What was your favorite class and part of the program?

My favorite class was 414 which introduced me to drones in GIS and remote sensing. I still do some of this in my day-to-day work. The third photo was shot by another student while I was taking a nap (long day) up at Strawberry Reservoir in Sep. 2019. The fourth was shot in October 2019. We had received permission to do some flights on BYU campus, so I shot this in the field just south of the KMBL.

My favorite part of the program was evenly split between learning how to design a “good” map and how to leverage drones as a tool for GIS and remote sensing. Both of these classes have largely influenced my career path since graduation.

A close second was an internship I had with American Fork public works. I discovered that fieldwork was something I enjoyed and it’s something I’m still trying to do in my day job.

How did your studies prepare you for your career?

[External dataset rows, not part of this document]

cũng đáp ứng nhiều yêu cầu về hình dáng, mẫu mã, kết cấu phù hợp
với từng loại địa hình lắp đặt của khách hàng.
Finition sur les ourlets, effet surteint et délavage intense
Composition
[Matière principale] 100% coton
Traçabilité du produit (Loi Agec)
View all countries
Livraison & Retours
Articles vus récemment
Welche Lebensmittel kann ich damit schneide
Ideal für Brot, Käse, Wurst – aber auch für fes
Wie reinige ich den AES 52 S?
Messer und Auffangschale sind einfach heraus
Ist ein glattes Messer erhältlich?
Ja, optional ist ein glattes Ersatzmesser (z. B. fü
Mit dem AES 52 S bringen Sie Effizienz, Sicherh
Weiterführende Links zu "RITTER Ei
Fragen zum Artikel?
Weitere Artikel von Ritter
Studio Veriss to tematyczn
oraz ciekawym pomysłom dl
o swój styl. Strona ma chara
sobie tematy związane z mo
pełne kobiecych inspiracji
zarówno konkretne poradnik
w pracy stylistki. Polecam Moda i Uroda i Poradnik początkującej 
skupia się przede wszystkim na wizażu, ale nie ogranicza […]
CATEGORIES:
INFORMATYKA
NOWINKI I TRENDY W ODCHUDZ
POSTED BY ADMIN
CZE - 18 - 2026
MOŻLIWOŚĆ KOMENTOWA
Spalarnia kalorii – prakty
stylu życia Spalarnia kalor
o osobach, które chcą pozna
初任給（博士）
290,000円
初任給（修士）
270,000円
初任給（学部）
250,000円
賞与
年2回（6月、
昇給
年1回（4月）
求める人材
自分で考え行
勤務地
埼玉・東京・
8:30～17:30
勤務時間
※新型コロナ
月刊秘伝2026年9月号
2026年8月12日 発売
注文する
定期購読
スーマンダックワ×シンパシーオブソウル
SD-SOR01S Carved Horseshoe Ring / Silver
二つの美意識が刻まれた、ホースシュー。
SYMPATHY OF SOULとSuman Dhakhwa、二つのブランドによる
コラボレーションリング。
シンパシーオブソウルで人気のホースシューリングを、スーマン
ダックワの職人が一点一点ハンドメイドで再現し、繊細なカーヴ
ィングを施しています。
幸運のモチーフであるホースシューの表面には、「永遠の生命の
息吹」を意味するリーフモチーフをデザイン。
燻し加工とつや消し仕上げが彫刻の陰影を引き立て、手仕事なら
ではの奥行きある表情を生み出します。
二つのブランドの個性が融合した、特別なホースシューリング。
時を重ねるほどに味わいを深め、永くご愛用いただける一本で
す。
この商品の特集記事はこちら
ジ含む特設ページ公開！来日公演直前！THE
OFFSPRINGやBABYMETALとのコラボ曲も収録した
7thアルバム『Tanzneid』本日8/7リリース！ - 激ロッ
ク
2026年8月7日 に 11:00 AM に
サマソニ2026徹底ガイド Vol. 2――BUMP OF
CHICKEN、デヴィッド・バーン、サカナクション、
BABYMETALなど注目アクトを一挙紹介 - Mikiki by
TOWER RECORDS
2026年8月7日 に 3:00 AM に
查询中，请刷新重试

My background as a TA for GEOG 211, of all things, was what landed my initial job out of college at the Utah County Recorder’s Office where I worked as a Cadastral mapper. While the work was important and engaging, I quickly realized that I missed participating in fieldwork. This led me to the Utah Division of Water Resources where I currently work. At the division, I’ve been able to bring my experience and interests in drones to the division to start our own drone program for collecting data, mapping sites of interest, and documenting aspects of water across the state. This has created quite a few fieldwork opportunities across the state! As fun as flying is, I mostly spend my time working as an analyst to address questions as needed, manage a website of publicly available water data, and develop new maps and applications to help Utahns understand their water. I’m blessed to have the best job in the state!

Any advice for current Geography students?

If I were to offer some career advice to recent or upcoming graduates, I would encourage them to never discount anything they learn in their classes. I was hired at my first job because I understood the Public land survey system (PLSS), of all things.

Networking through conferences, additional education, or local GIS groups can help open the doors to opportunities that you might not otherwise hear about. Don’t be afraid of LinkedIn or reaching out to former alumni. Find a way to integrate into your GIS community.

I initially had some trouble hearing back from employers when I graduated. To those who are discouraged, I’d encourage them to have faith and trust that things will work out. God is good and he won’t abandon us.

As an undergrad student, I wish I would have not been as afraid of programming. One of the challenges I will need to overcome to progress further in my career is technical competency with HTML, CSS, and JavaScript. Esri’s arcade language can be really powerful in the right hands as well. I also wish I would have realized sooner that there comes a point where a map is “good enough” and that the opportunity cost of getting something one percent better is not worth time not spent with the people that matter most. Dr. Plewe was kind enough to teach me this lesson and I’ve tried to remember it since.

I wish people understood their world and it’s geography better. We could right so many wrongs and build so many bridges if we understood more about our neighbors both nationally and internationally.

Other BYU departments such as public health or plant and wildlife science offer GIS courses. I found it uniquely enriching to learn GIS from the perspective of other disciplines. There are also a great portfolio and résumé building opportunities and some of these.

Finally, I’d offer that a portfolio demonstrating competencies in the skills that job descriptions ask for can be a powerful tool in interviews.

Outside of Geography, were you involved with any other groups at BYU?

Outside of BYU I was a member of BYU folk dance. I participated with one of the teams for the latter half of my time at BYU. This is a picture of me right before an early morning dance class. I also included some team photos we took. Prior to that, I was a member of the BYU Symphony Orchestra and other string groups.